• Text block

>>>

Windows logo (2006–12)

After a lengthy development process, Windows Vista was released only for volume licensing on November 30, 2006, and finally, on January 30, 2007, it was officially released to everyone, including consumers. It contained a number of new features, from a redesigned shell and user interface to significant technical changes, with a particular focus on security features. It was available in a number of different editions, and has been subject to some criticism, such as drop of performance, longer boot time, criticism of new UAC, and stricter license agreement. Vista's server counterpart, Windows Server 2008 was released in early 2008.

===== Windows 7 =====

Windows logo (2009–12)

On July 22, 2009, Windows 7 and Windows Server 2008 R2 were released to manufacturing (RTM) and were officially released, including for the public, months later on October 22, 2009. Unlike its predecessor, Windows Vista, which introduced a large number of new features, Windows 7 was intended to be a more focused, incremental upgrade to the Windows line, with the goal of being compatible with applications and hardware with which Windows Vista was already compatible. Windows 7 has multi-touch support, a redesigned Windows shell with an updated taskbar with revealable jump lists that contain shortcuts to files frequently used with specific applications and shortcuts to tasks within the application, a home networking system called HomeGroup, and performance improvements.

===== Windows 8 and 8.1 =====

Windows logo (2012–15)

Windows 8, the successor to Windows 7, was released generally on October 26, 2012. A number of significant changes were made on Windows 8, including the introduction of a user interface based around Microsoft's Metro design language with optimizations for touch-based devices such as tablets and all-in-one PCs. These changes include the Start screen, which uses large tiles that are more convenient for touch interactions and allow for the display of continually updated information, and a new class of apps which are designed primarily for use on touch-based devices. The new Windows version required a minimum resolution of 1024×768 pixels, effectively making it unfit for netbooks with 800×600-pixel screens.

Other changes include increased integration with cloud services and other online platforms (such as social networks and Microsoft's own OneDrive (formerly SkyDrive) and Xbox Live services), the Windows Store service for software distribution, and a new variant known as Windows RT for use on devices that utilize the ARM architecture, and a new keyboard shortcut for screenshots. An update to Windows 8, called Windows 8.1, was released on October 17, 2013, and includes features such as new live tile sizes, deeper OneDrive integration, and many other revisions. Windows 8 and Windows 8.1 have been subject to some criticism, such as the removal of the Start menu.

<<<

Data taken from a collection
>>>

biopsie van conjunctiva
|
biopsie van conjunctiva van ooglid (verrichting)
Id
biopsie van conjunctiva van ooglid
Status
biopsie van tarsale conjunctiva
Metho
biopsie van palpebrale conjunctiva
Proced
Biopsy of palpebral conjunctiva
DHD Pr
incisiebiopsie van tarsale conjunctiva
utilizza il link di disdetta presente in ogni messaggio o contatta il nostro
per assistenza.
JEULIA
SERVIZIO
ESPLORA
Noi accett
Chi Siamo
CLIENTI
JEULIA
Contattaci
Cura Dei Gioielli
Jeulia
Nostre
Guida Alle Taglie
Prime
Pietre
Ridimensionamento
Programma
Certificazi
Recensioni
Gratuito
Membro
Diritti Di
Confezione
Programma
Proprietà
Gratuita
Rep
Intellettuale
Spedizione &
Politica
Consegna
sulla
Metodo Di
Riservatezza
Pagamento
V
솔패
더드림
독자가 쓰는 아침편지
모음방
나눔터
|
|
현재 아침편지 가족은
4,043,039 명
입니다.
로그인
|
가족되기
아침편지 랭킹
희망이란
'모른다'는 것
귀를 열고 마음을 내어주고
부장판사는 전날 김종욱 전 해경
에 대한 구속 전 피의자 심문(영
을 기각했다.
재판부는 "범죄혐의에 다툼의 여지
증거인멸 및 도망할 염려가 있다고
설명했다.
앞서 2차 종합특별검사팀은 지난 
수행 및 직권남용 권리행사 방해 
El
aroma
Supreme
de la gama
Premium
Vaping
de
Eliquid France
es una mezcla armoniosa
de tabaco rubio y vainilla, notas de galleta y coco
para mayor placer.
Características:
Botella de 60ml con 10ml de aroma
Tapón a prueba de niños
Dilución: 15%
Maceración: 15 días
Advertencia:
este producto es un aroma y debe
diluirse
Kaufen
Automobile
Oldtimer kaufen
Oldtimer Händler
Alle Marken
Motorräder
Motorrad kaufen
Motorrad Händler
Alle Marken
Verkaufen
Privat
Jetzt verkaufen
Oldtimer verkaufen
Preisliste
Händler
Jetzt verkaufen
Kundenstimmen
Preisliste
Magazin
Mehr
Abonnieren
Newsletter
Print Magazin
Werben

<<<
>>>

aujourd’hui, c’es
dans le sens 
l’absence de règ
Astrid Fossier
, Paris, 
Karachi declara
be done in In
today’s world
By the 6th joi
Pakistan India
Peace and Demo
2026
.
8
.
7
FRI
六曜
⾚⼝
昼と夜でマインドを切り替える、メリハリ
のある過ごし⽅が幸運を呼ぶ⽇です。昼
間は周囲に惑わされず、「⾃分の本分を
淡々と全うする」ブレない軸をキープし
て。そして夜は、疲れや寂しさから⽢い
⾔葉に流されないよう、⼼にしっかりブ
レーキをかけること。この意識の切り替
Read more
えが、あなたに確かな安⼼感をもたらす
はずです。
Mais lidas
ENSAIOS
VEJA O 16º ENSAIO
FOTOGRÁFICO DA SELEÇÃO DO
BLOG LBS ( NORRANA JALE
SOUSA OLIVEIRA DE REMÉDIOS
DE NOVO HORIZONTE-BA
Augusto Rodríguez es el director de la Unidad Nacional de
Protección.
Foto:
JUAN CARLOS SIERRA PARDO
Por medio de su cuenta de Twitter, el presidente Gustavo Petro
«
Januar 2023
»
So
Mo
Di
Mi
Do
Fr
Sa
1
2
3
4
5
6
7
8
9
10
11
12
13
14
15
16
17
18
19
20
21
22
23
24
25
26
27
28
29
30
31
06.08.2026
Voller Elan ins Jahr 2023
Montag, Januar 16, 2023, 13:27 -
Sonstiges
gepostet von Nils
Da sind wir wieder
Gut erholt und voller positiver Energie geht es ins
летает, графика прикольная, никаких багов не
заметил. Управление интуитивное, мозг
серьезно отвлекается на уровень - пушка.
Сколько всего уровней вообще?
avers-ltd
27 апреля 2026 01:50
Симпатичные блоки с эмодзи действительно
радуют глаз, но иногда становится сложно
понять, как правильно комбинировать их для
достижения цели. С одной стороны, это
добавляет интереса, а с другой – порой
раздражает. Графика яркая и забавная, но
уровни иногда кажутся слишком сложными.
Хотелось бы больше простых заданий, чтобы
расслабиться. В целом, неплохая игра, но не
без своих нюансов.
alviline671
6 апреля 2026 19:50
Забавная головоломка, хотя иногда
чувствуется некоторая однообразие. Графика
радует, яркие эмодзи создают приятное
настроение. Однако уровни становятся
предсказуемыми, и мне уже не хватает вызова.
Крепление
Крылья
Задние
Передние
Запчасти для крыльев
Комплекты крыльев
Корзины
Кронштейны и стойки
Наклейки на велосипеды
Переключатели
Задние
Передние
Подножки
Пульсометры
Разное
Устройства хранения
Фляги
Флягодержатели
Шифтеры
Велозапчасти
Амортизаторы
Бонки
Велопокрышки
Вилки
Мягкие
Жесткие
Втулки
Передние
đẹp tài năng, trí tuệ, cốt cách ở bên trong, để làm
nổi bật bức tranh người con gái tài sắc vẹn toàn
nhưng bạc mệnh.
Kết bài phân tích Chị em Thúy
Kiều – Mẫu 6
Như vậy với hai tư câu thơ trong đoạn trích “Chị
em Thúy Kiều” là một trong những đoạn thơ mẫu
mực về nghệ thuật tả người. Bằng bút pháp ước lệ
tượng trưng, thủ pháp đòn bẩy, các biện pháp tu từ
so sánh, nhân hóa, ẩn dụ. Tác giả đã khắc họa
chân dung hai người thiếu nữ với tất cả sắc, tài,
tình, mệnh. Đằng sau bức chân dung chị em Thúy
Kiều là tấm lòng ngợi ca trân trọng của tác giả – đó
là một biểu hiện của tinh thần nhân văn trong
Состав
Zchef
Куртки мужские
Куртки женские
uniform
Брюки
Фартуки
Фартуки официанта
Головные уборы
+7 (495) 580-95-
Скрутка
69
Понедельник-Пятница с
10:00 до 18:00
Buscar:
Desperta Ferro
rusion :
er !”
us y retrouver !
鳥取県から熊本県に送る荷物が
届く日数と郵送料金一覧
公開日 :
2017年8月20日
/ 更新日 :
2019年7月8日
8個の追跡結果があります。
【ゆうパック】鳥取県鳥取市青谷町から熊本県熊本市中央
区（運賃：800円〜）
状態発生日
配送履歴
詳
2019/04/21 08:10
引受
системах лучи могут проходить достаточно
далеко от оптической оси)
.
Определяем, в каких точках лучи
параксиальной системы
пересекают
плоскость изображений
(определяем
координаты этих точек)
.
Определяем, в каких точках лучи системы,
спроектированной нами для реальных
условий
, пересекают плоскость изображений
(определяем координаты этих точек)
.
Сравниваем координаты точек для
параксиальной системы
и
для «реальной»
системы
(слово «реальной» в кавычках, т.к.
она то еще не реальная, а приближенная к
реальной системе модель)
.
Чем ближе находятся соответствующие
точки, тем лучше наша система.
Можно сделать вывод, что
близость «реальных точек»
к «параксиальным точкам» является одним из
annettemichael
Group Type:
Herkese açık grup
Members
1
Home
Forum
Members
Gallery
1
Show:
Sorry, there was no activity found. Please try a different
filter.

<<<

• Required tasks
**a)** In the Windows text, what minimum screen resolution did Windows 8 require?
**b)** Reproduce the stretch of the Windows text from "On July 22, 2009, Windows" through "Windows logo (2012–15)".

• Answers for the exercise
**a)** 1024×768 pixels

**b)**
On July 22, 2009, Windows 7 and Windows Server 2008 R2 were released to manufacturing (RTM) and were officially released, including for the public, months later on October 22, 2009. Unlike its predecessor, Windows Vista, which introduced a large number of new features, Windows 7 was intended to be a more focused, incremental upgrade to the Windows line, with the goal of being compatible with applications and hardware with which Windows Vista was already compatible. Windows 7 has multi-touch support, a redesigned Windows shell with an updated taskbar with revealable jump lists that contain shortcuts to files frequently used with specific applications and shortcuts to tasks within the application, a home networking system called HomeGroup, and performance improvements.

===== Windows 8 and 8.1 =====

Windows logo (2012–15)